### Task description
Retype the full listing without altering anything.

### Source material
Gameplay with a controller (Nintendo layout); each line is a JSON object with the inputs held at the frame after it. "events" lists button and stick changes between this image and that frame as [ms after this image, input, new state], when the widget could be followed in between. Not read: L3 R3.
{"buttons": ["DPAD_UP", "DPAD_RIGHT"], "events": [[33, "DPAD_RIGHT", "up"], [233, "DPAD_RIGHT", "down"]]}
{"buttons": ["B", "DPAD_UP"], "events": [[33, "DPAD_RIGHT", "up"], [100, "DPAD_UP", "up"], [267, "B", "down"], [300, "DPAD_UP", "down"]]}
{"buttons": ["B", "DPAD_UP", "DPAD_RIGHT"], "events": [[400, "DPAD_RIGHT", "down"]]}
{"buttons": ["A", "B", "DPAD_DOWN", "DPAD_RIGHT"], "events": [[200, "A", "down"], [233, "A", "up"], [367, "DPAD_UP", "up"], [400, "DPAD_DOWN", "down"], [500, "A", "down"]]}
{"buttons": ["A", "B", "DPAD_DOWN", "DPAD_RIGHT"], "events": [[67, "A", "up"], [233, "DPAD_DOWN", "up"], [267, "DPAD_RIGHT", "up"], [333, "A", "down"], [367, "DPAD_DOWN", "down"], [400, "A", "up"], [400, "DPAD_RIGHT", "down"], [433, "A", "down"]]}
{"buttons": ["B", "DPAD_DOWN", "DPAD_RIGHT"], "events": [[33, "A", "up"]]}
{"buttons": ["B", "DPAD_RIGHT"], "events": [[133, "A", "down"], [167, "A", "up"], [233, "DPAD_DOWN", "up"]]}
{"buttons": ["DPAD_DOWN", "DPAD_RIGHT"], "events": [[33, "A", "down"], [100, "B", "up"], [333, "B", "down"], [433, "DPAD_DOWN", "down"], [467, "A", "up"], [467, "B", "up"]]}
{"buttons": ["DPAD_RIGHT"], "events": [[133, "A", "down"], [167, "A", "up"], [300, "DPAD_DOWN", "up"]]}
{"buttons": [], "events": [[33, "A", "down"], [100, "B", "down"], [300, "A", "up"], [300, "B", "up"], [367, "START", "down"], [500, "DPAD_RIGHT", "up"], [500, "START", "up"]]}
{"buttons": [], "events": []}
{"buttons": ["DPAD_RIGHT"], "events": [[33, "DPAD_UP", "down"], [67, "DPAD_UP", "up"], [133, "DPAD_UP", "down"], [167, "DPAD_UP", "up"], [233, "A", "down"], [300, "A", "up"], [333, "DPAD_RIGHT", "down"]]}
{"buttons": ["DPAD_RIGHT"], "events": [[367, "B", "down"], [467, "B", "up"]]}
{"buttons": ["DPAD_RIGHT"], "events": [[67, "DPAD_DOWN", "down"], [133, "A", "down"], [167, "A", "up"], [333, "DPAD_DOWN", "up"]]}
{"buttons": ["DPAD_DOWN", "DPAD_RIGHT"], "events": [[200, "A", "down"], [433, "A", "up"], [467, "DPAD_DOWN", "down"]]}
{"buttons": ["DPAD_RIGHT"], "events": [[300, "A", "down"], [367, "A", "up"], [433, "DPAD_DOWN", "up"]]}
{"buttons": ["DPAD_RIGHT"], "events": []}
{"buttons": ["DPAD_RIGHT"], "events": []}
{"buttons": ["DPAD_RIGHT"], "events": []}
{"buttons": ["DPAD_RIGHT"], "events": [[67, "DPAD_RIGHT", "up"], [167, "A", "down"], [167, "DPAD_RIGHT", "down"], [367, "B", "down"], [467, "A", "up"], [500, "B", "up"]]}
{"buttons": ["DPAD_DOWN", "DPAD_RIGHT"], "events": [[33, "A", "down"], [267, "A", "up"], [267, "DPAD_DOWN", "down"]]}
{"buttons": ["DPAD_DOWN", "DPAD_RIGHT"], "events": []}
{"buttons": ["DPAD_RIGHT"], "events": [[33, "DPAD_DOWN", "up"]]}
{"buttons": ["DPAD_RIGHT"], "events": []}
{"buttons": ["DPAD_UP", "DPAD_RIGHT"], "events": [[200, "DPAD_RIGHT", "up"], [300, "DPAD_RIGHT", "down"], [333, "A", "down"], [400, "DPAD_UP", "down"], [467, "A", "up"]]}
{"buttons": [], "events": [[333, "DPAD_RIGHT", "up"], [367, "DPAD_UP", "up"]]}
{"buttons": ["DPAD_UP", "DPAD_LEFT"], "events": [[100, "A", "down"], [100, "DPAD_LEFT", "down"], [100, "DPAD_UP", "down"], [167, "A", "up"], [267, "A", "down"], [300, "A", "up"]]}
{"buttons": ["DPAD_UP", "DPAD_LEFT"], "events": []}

### Response to the task
Gameplay with a controller (Nintendo layout); each line is a JSON object with the inputs held at the frame after it. "events" lists button and stick changes between this image and that frame as [ms after this image, input, new state], when the widget could be followed in between. Not read: L3 R3.
{"buttons": ["DPAD_UP", "DPAD_RIGHT"], "events": [[33, "DPAD_RIGHT", "up"], [233, "DPAD_RIGHT", "down"]]}
{"buttons": ["B", "DPAD_UP"], "events": [[33, "DPAD_RIGHT", "up"], [100, "DPAD_UP", "up"], [267, "B", "down"], [300, "DPAD_UP", "down"]]}
{"buttons": ["B", "DPAD_UP", "DPAD_RIGHT"], "events": [[400, "DPAD_RIGHT", "down"]]}
{"buttons": ["A", "B", "DPAD_DOWN", "DPAD_RIGHT"], "events": [[200, "A", "down"], [233, "A", "up"], [367, "DPAD_UP", "up"], [400, "DPAD_DOWN", "down"], [500, "A", "down"]]}
{"buttons": ["A", "B", "DPAD_DOWN", "DPAD_RIGHT"], "events": [[67, "A", "up"], [233, "DPAD_DOWN", "up"], [267, "DPAD_RIGHT", "up"], [333, "A", "down"], [367, "DPAD_DOWN", "down"], [400, "A", "up"], [400, "DPAD_RIGHT", "down"], [433, "A", "down"]]}
{"buttons": ["B", "DPAD_DOWN", "DPAD_RIGHT"], "events": [[33, "A", "up"]]}
{"buttons": ["B", "DPAD_RIGHT"], "events": [[133, "A", "down"], [167, "A", "up"], [233, "DPAD_DOWN", "up"]]}
{"buttons": ["DPAD_DOWN", "DPAD_RIGHT"], "events": [[33, "A", "down"], [100, "B", "up"], [333, "B", "down"], [433, "DPAD_DOWN", "down"], [467, "A", "up"], [467, "B", "up"]]}
{"buttons": ["DPAD_RIGHT"], "events": [[133, "A", "down"], [167, "A", "up"], [300, "DPAD_DOWN", "up"]]}
{"buttons": [], "events": [[33, "A", "down"], [100, "B", "down"], [300, "A", "up"], [300, "B", "up"], [367, "START", "down"], [500, "DPAD_RIGHT", "up"], [500, "START", "up"]]}
{"buttons": [], "events": []}
{"buttons": ["DPAD_RIGHT"], "events": [[33, "DPAD_UP", "down"], [67, "DPAD_UP", "up"], [133, "DPAD_UP", "down"], [167, "DPAD_UP", "up"], [233, "A", "down"], [300, "A", "up"], [333, "DPAD_RIGHT", "down"]]}
{"buttons": ["DPAD_RIGHT"], "events": [[367, "B", "down"], [467, "B", "up"]]}
{"buttons": ["DPAD_RIGHT"], "events": [[67, "DPAD_DOWN", "down"], [133, "A", "down"], [167, "A", "up"], [333, "DPAD_DOWN", "up"]]}
{"buttons": ["DPAD_DOWN", "DPAD_RIGHT"], "events": [[200, "A", "down"], [433, "A", "up"], [467, "DPAD_DOWN", "down"]]}
{"buttons": ["DPAD_RIGHT"], "events": [[300, "A", "down"], [367, "A", "up"], [433, "DPAD_DOWN", "up"]]}
{"buttons": ["DPAD_RIGHT"], "events": []}
{"buttons": ["DPAD_RIGHT"], "events": []}
{"buttons": ["DPAD_RIGHT"], "events": []}
{"buttons": ["DPAD_RIGHT"], "events": [[67, "DPAD_RIGHT", "up"], [167, "A", "down"], [167, "DPAD_RIGHT", "down"], [367, "B", "down"], [467, "A", "up"], [500, "B", "up"]]}
{"buttons": ["DPAD_DOWN", "DPAD_RIGHT"], "events": [[33, "A", "down"], [267, "A", "up"], [267, "DPAD_DOWN", "down"]]}
{"buttons": ["DPAD_DOWN", "DPAD_RIGHT"], "events": []}
{"buttons": ["DPAD_RIGHT"], "events": [[33, "DPAD_DOWN", "up"]]}
{"buttons": ["DPAD_RIGHT"], "events": []}
{"buttons": ["DPAD_UP", "DPAD_RIGHT"], "events": [[200, "DPAD_RIGHT", "up"], [300, "DPAD_RIGHT", "down"], [333, "A", "down"], [400, "DPAD_UP", "down"], [467, "A", "up"]]}
{"buttons": [], "events": [[333, "DPAD_RIGHT", "up"], [367, "DPAD_UP", "up"]]}
{"buttons": ["DPAD_UP", "DPAD_LEFT"], "events": [[100, "A", "down"], [100, "DPAD_LEFT", "down"], [100, "DPAD_UP", "down"], [167, "A", "up"], [267, "A", "down"], [300, "A", "up"]]}
{"buttons": ["DPAD_UP", "DPAD_LEFT"], "events": []}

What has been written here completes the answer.